*Given request*: Copy every line of the records below word for word, keeping their order.

*Given data*:

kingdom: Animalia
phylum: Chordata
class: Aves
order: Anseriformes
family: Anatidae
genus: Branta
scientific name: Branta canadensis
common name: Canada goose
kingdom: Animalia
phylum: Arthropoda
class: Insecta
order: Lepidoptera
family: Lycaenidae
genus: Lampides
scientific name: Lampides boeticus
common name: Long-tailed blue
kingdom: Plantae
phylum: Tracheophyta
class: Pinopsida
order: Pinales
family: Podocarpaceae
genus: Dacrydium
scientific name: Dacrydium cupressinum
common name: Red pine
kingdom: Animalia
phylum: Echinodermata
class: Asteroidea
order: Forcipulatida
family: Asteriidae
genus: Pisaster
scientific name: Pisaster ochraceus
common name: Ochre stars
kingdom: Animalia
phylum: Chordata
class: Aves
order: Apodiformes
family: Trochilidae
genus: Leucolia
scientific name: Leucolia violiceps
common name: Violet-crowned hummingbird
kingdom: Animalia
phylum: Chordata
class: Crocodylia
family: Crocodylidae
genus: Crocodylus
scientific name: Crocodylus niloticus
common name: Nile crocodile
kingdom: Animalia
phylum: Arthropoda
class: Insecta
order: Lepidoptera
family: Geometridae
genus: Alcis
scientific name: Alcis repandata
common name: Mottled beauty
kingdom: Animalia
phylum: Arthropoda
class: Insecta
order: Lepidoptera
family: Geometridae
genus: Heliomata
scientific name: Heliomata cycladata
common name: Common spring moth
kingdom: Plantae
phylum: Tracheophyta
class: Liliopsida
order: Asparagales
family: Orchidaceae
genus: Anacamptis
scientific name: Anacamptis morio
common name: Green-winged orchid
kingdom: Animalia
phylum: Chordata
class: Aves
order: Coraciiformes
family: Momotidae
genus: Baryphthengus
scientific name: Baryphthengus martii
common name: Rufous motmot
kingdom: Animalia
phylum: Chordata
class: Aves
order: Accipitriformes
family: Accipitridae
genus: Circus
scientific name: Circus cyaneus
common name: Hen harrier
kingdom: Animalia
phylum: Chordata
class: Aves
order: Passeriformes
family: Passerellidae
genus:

*Response*:
kingdom: Animalia
phylum: Chordata
class: Aves
order: Anseriformes
family: Anatidae
genus: Branta
scientific name: Branta canadensis
common name: Canada goose
kingdom: Animalia
phylum: Arthropoda
class: Insecta
order: Lepidoptera
family: Lycaenidae
genus: Lampides
scientific name: Lampides boeticus
common name: Long-tailed blue
kingdom: Plantae
phylum: Tracheophyta
class: Pinopsida
order: Pinales
family: Podocarpaceae
genus: Dacrydium
scientific name: Dacrydium cupressinum
common name: Red pine
kingdom: Animalia
phylum: Echinodermata
class: Asteroidea
order: Forcipulatida
family: Asteriidae
genus: Pisaster
scientific name: Pisaster ochraceus
common name: Ochre stars
kingdom: Animalia
phylum: Chordata
class: Aves
order: Apodiformes
family: Trochilidae
genus: Leucolia
scientific name: Leucolia violiceps
common name: Violet-crowned hummingbird
kingdom: Animalia
phylum: Chordata
class: Crocodylia
family: Crocodylidae
genus: Crocodylus
scientific name: Crocodylus niloticus
common name: Nile crocodile
kingdom: Animalia
phylum: Arthropoda
class: Insecta
order: Lepidoptera
family: Geometridae
genus: Alcis
scientific name: Alcis repandata
common name: Mottled beauty
kingdom: Animalia
phylum: Arthropoda
class: Insecta
order: Lepidoptera
family: Geometridae
genus: Heliomata
scientific name: Heliomata cycladata
common name: Common spring moth
kingdom: Plantae
phylum: Tracheophyta
class: Liliopsida
order: Asparagales
family: Orchidaceae
genus: Anacamptis
scientific name: Anacamptis morio
common name: Green-winged orchid
kingdom: Animalia
phylum: Chordata
class: Aves
order: Coraciiformes
family: Momotidae
genus: Baryphthengus
scientific name: Baryphthengus martii
common name: Rufous motmot
kingdom: Animalia
phylum: Chordata
class: Aves
order: Accipitriformes
family: Accipitridae
genus: Circus
scientific name: Circus cyaneus
common name: Hen harrier
kingdom: Animalia
phylum: Chordata
class: Aves
order: Passeriformes
family: Passerellidae
genus:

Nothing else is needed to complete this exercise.